Write the lines below out exactly, dropping each picture.

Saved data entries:
+ + +

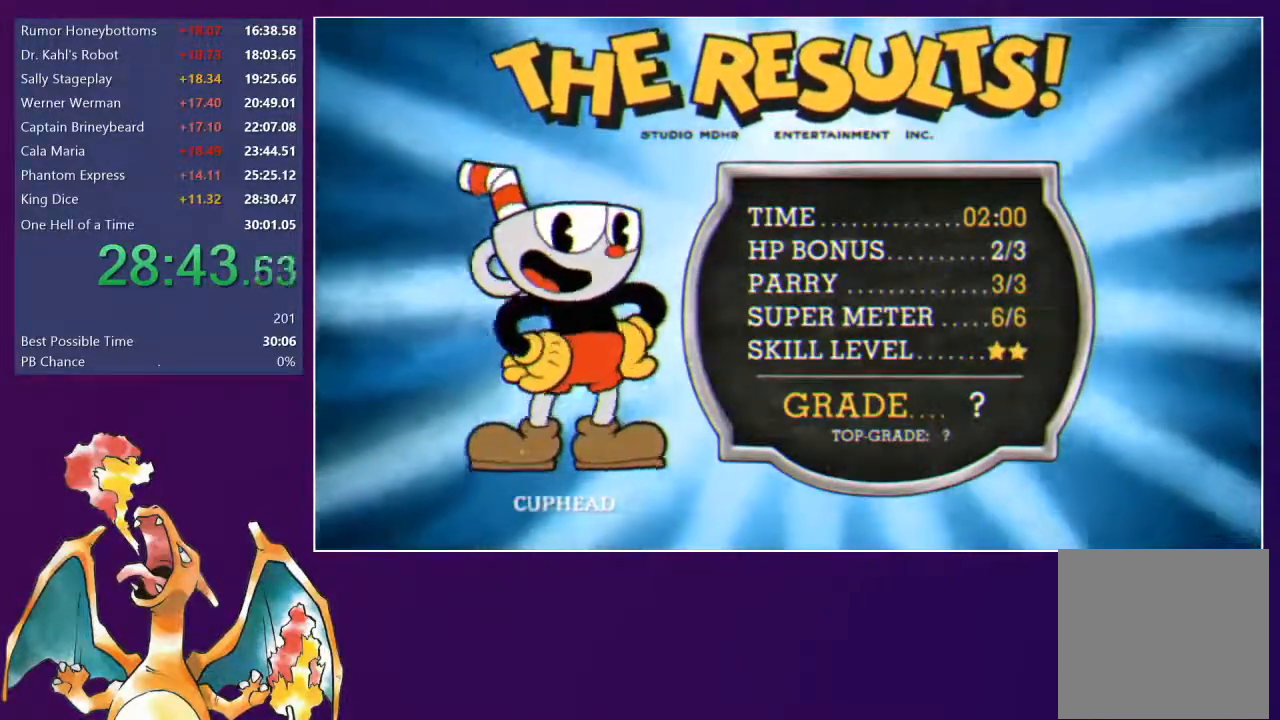
{"buttons": [], "right_stick": "center", "events": [[417, "A", "down"], [500, "A", "up"]]}
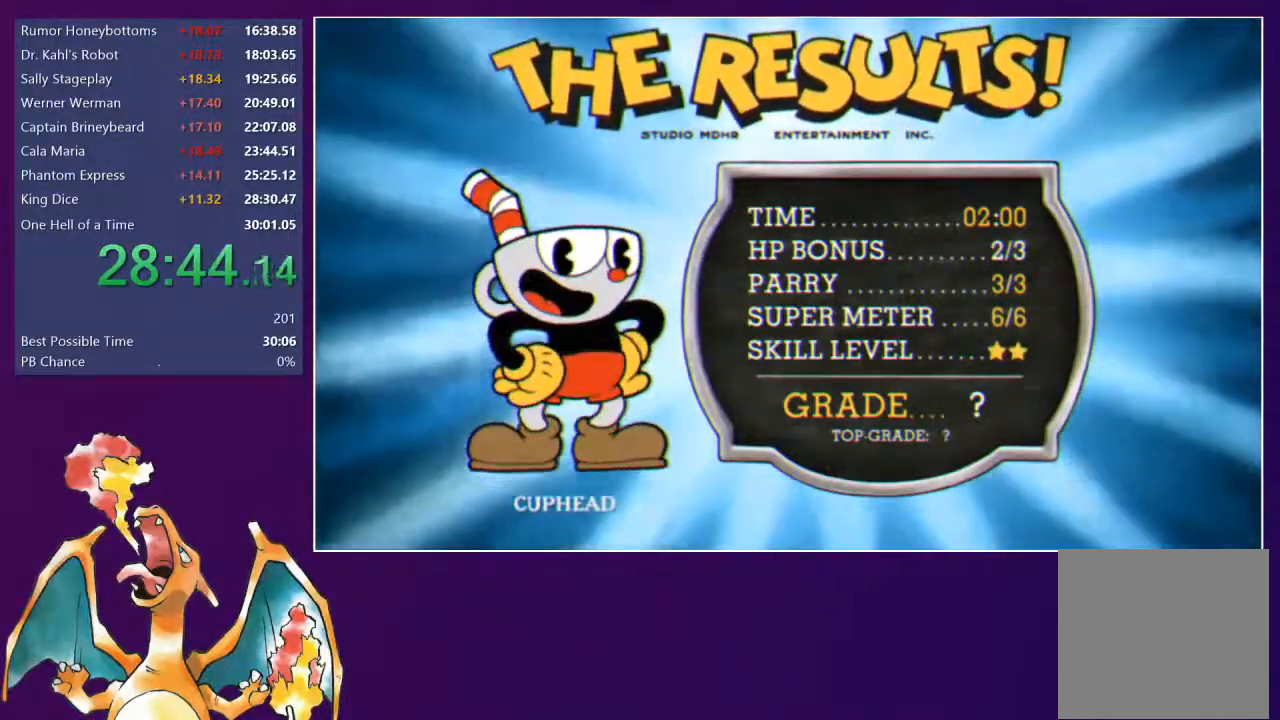
{"buttons": ["A"], "right_stick": "center", "events": [[50, "A", "down"], [100, "A", "up"], [150, "A", "down"]]}
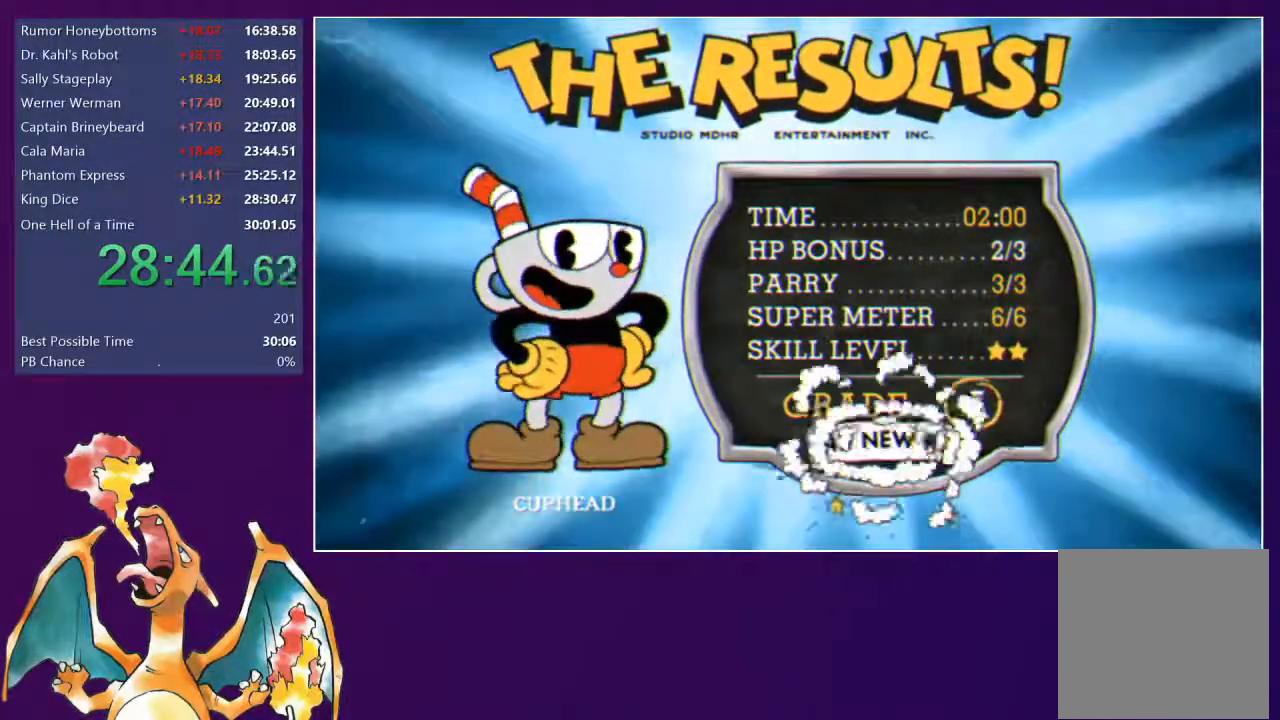
{"buttons": ["A"], "right_stick": "center", "events": [[50, "A", "up"], [117, "A", "down"], [167, "A", "up"], [350, "A", "down"], [400, "A", "up"], [467, "A", "down"]]}
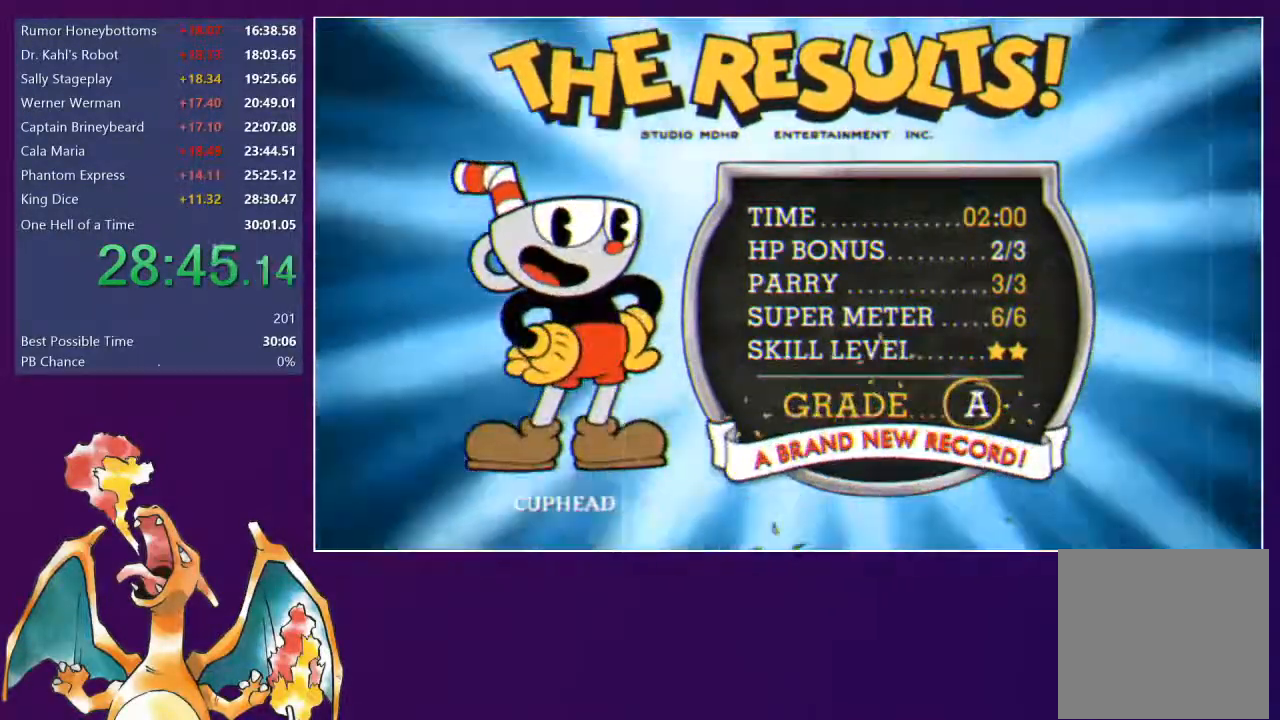
{"buttons": [], "right_stick": "center", "events": [[17, "A", "up"], [83, "A", "down"], [383, "A", "up"], [433, "A", "down"], [483, "A", "up"]]}
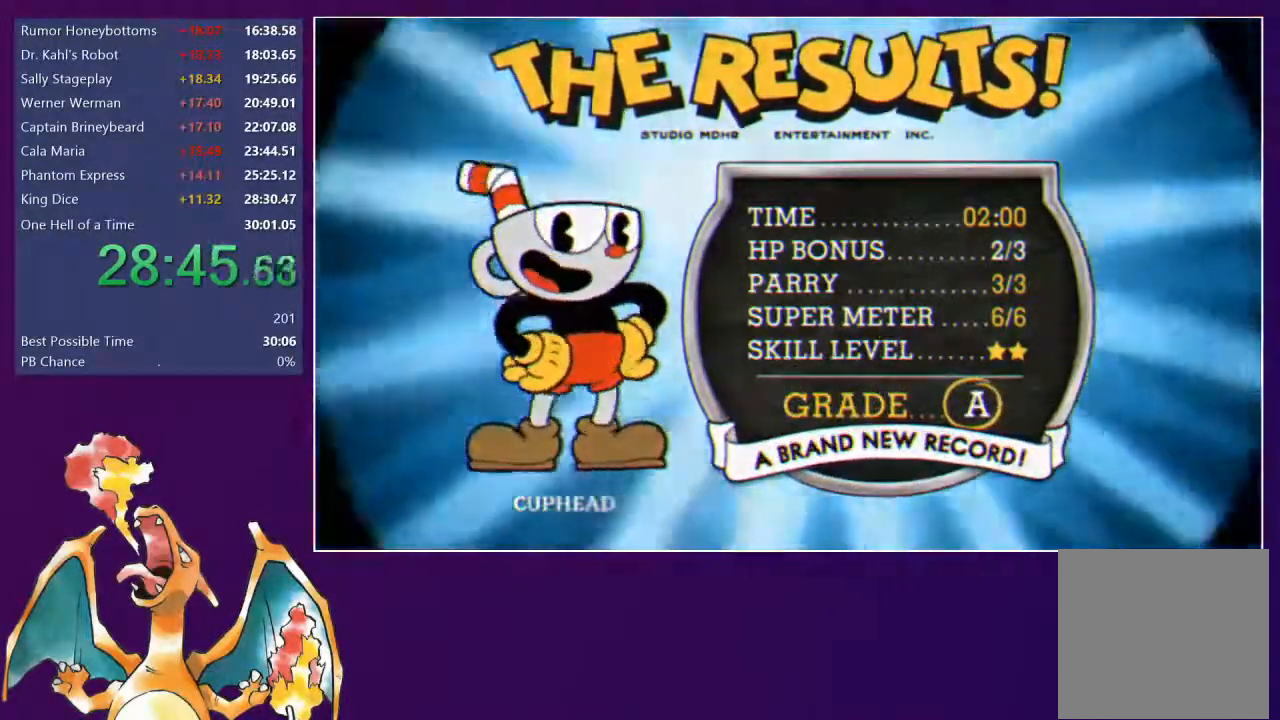
{"buttons": [], "right_stick": "center", "events": [[50, "A", "down"], [100, "A", "up"], [283, "A", "down"], [500, "A", "up"]]}
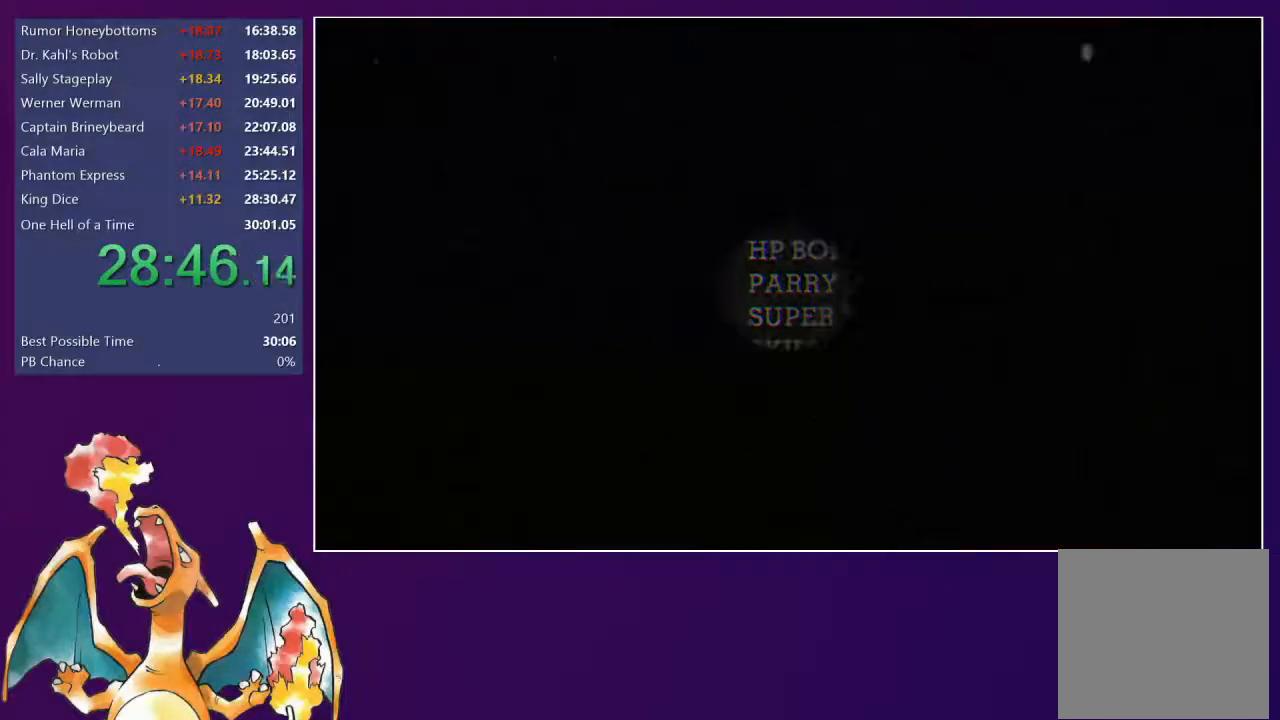
{"buttons": [], "right_stick": "center", "events": []}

+ + +

» **ANSWER AREA**
{"buttons": [], "right_stick": "center", "events": [[417, "A", "down"], [500, "A", "up"]]}
{"buttons": ["A"], "right_stick": "center", "events": [[50, "A", "down"], [100, "A", "up"], [150, "A", "down"]]}
{"buttons": ["A"], "right_stick": "center", "events": [[50, "A", "up"], [117, "A", "down"], [167, "A", "up"], [350, "A", "down"], [400, "A", "up"], [467, "A", "down"]]}
{"buttons": [], "right_stick": "center", "events": [[17, "A", "up"], [83, "A", "down"], [383, "A", "up"], [433, "A", "down"], [483, "A", "up"]]}
{"buttons": [], "right_stick": "center", "events": [[50, "A", "down"], [100, "A", "up"], [283, "A", "down"], [500, "A", "up"]]}
{"buttons": [], "right_stick": "center", "events": []}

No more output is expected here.